The Chicago-based DJ, producer, and label head plays December 16 at Robinia Courtyard.
While we here at Tone Madison would never expect a DJ to simply dump their entire record bag full of secrets out in front of us, our goal with this column, Aces, is to chat with some of our favorite local residents, as well as visiting guests, about a few of their favorite, fail-safe floor destroyers.
For this edition of Aces, we sat down with one of the Midwest’s most agile selectors and producers, Chrissy Shively, a Chicagoan who hails from Kansas City. If you need any proof of Shively’s 20-plus year, batshit commitment to seemingly every microcosm of electronic dance music, then look no further than his now-inactive blog My Year Of Mixtapes, which features dozens of focused mixes that range from Latin freestyle to Eurodisco to UK Rave. Shively’s production career has wandered from the spastic jungle vibes of 2005’s Fi You 12-inch to the nasty footwork and juke-leaning sounds of 2011 Planet Mu outing Women’s Studies to the disco-house flavor that he’s settled into on his three self-released Cool Ranch 12-inches from this year.
Between running two labels (Cool Ranch and Nite Owl Diner), working in the studio, and DJing internationally—a recent tour brought Shively to Thailand and Vietnam—his grind is serious. Ahead of his December 16 appearance at the Jams series at Robinia Courtyard, Shively discussed his formative years of raving in Kansas City, why he stopped making footwork as Chrissy Murderbot, and the challenges of producing vocal house tunes.
Tone Madison: How did your relationship with electronic music begin?
Chrissy Shively: Well, everybody in my family was super into music, so I grew up around music all the time. My older sister, who is 10 years older than me, got into rave culture, house music, and techno around 1989 or so. So, I was exposed to the music through her and mainstream crossover stuff like Black Box, Technotronic, Crystal Waters, and Deee-Lite. I fell hard for it instantly and knew that was what I wanted to do when I grew up.
Tone Madison: Honestly, if I heard Black Box at a rave today, I’d do a full backflip.
Chrissy Shively: [Laughs] I’ve played it before and people either love it or hate it.
Tone Madison: Yeah, it seems like a divisive move, but surely a great way to shake up heads who might take themselves too seriously.
Chrissy Shively: Exactly. Like maybe it alienates the “too cool for school” crowd, but people who think they’re too cool for Black Box deserve to feel a little alienated, to be honest.
Tone Madison: Dreamland is so far ahead of the game. Nobody is too cool for Black Box. At what point did you start taking DJing and production seriously?
Chrissy Shively: I started buying dance music around 1992 or 1993—like shitty rave compilation CDs or whatever. I started buying 12-inches around 1993 or 1994, initially because the good stuff wasn’t coming out on CD, and then I was like, “Hey, maybe I can be a DJ.” I played my first little local gig in 1996.
Tone Madison: And this was in Kansas City?

What you are asked to do ::
Answer these questions from the interview with Chrissy Shively:
(a) What are the names of the two labels Shively runs?
(b) In what year did Shively play a first local gig?
(c) Which mainstream crossover acts does Shively list besides Black Box?
The records that follow are separate material and have no connection to the interview.

Supplied information ::

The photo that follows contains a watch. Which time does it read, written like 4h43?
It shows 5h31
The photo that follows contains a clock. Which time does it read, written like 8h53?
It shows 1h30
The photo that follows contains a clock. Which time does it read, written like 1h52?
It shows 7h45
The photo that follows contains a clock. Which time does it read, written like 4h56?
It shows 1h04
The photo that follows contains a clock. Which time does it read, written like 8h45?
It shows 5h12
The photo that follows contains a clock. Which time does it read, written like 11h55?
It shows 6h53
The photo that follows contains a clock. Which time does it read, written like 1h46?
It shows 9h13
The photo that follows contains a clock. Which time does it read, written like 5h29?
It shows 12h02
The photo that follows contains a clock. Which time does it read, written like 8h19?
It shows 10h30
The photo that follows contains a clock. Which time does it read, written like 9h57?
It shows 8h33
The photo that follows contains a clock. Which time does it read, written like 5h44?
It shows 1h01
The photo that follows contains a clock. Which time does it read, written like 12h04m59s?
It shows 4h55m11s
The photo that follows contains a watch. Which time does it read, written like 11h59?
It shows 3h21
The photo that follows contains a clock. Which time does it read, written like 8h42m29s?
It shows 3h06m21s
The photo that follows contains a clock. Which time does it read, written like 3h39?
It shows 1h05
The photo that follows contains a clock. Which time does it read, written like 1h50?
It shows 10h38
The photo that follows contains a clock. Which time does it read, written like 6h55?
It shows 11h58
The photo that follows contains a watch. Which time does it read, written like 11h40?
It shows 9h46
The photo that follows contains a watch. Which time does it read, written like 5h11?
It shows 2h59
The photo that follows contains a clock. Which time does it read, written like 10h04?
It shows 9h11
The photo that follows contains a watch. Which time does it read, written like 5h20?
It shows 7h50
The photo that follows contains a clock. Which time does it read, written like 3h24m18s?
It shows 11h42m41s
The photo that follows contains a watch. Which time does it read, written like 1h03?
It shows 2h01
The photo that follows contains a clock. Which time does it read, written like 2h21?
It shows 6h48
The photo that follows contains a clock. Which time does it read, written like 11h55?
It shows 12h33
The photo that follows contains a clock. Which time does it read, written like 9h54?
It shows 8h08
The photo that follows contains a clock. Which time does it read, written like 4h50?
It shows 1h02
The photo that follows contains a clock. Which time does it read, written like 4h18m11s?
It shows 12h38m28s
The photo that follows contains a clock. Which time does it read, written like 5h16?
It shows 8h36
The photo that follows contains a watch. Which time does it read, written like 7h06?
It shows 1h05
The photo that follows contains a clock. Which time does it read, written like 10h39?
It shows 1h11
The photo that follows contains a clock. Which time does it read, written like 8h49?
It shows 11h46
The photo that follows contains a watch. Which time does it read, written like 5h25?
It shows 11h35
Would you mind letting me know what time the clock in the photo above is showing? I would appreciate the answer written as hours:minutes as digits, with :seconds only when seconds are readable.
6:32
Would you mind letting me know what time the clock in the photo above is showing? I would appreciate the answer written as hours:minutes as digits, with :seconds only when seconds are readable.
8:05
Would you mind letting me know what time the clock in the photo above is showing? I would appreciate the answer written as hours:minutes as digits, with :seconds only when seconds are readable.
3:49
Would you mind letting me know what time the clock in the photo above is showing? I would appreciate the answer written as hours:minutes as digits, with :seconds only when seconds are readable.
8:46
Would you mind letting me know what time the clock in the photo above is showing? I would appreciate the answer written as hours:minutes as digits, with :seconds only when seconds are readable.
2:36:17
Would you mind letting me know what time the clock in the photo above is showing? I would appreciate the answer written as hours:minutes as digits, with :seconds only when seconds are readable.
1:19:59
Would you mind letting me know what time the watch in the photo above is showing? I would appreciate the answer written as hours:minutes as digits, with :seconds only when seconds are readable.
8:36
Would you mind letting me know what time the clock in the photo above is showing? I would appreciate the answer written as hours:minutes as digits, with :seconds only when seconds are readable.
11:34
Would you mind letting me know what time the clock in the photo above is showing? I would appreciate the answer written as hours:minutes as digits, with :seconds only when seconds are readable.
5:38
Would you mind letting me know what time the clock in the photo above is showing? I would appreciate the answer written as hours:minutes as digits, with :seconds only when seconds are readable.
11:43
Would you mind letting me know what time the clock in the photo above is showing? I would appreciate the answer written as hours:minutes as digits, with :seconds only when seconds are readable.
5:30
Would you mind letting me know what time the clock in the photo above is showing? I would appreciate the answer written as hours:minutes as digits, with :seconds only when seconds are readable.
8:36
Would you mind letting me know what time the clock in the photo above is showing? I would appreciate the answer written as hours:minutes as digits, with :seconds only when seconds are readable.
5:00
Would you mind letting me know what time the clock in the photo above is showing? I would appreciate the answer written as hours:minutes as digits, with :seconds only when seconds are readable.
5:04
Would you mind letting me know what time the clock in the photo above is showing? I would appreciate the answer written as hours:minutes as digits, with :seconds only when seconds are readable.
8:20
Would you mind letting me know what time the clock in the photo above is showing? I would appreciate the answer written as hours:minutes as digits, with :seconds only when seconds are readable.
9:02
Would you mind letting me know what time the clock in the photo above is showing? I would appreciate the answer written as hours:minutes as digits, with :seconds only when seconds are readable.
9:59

The answer ::
(a) Cool Ranch and Nite Owl Diner
(b) 1996
(c) Technotronic, Crystal Waters, and Deee-Lite